*THE TASK:*
Please rewrite the paragraph in the steel bridge deck text below that begins "The orthotropic steel bridge deck (OSD) is widely used" as a short bulleted list that keeps its main facts.

Fatigue Resistance Analysis of the Orthotropic Steel Deck with Arc-Shaped Stiffener

Abstract

The orthotropic steel deck is widely used in long-span steel bridges due to its simplicity and efficiency. The welded joint of the U-rib to e deck panel area is extremely sensitive to fatigue cracks. In this study, an orthotropic steel deck with an arc-shape stiffener was proposed that aimed to alleviate the fatigue cracks and enhance the fatigue resistance in long-span steel bridges. Based on the Mingzhu Bay steel bridge, the proposed steel deck FE model was first established. Then, the moving vehicle load was applied to investigate the impact of the arc-shape stiffener on the fatigue stress amplitude and distribution. The Miner fatigue cumulative damage theory was employed to evaluate the fatigue life of the orthotropic steel deck with arc-shaped stiffener, and comparative analyses were carried out. Finally, the results show the maximum stress of the orthotropic steel deck with an arc-shaped stiffener is reduced by 15%, and the fatigue life is improved by 40% compared with the OSD.

1. Introduction

The orthotropic steel bridge deck (OSD) is widely used in long-span bridges due to its light weight, high strength, and construction efficiency [1,2,3,4,5]. In recent years, bridges such as the Jiangyin Yangtze river bridge, the Qingma bridge, and the Hong Kong–Zhuhai–Macao bridge have all adopted an orthotropic steel bridge deck design [6,7]. This type of deck system comprises concrete pavement, steel deck, welded transverse diaphragms, and longitudinal U ribs. However, as a number of weld joints exist in OSD, it is sensitive to fatigue, especially at the welded joints from the rib to deck and U rib to transverse diaphragm [8,9,10,11]. Large numbers of fatigue cracks were found in the existing bridge [12,13,14]. Fatigue cracks are typical problems for OSD and seriously endanger the durability and safety of steel bridge structures.

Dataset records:
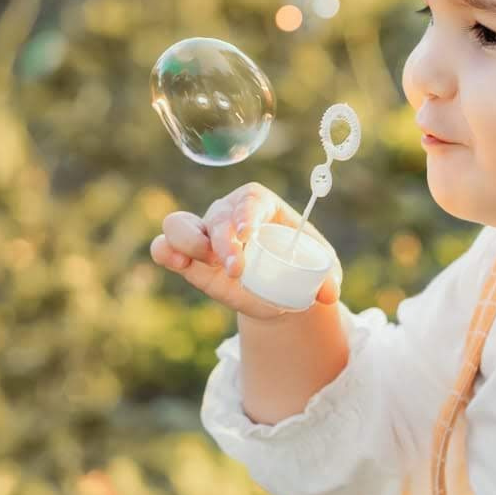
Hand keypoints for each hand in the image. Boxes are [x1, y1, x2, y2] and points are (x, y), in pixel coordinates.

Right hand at [149, 181, 341, 320]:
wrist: (277, 290)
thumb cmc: (299, 266)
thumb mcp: (321, 270)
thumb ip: (327, 279)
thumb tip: (329, 294)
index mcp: (261, 205)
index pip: (250, 200)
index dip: (246, 213)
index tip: (249, 234)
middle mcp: (228, 214)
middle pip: (217, 215)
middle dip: (223, 241)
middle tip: (236, 270)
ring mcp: (204, 235)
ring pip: (181, 224)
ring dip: (188, 242)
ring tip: (203, 262)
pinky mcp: (188, 258)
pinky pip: (166, 246)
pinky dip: (166, 252)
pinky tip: (175, 261)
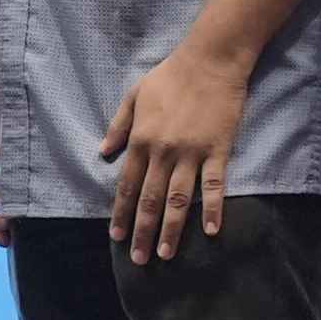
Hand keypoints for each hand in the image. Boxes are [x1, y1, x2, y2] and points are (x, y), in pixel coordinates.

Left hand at [100, 44, 253, 261]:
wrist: (210, 60)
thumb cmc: (170, 75)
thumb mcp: (134, 96)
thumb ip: (118, 126)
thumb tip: (103, 153)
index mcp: (141, 139)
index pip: (127, 185)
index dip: (122, 213)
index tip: (117, 237)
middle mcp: (163, 152)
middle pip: (149, 200)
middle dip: (142, 232)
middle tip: (139, 259)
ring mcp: (191, 153)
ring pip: (177, 200)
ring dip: (170, 230)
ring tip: (166, 255)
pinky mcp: (217, 151)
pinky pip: (214, 186)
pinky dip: (212, 210)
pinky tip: (211, 232)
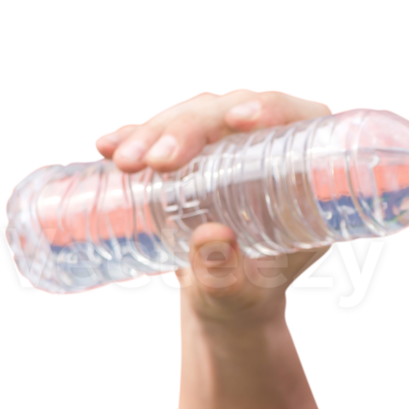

*RESPONSE BELOW:*
- The orthotropic steel bridge deck (OSD) is common in long-span bridges because it is light, strong, and efficient to build.
- Recent bridges using it include the Jiangyin Yangtze river bridge, the Qingma bridge, and the Hong Kong–Zhuhai–Macao bridge.
- The deck system consists of concrete pavement, a steel deck, welded transverse diaphragms, and longitudinal U ribs.
- Its many weld joints make it prone to fatigue, especially at the rib-to-deck and U rib-to-transverse diaphragm joints.
- Many fatigue cracks have been found in existing bridges. These cracks are a typical OSD problem and seriously threaten the durability and safety of steel bridge structures.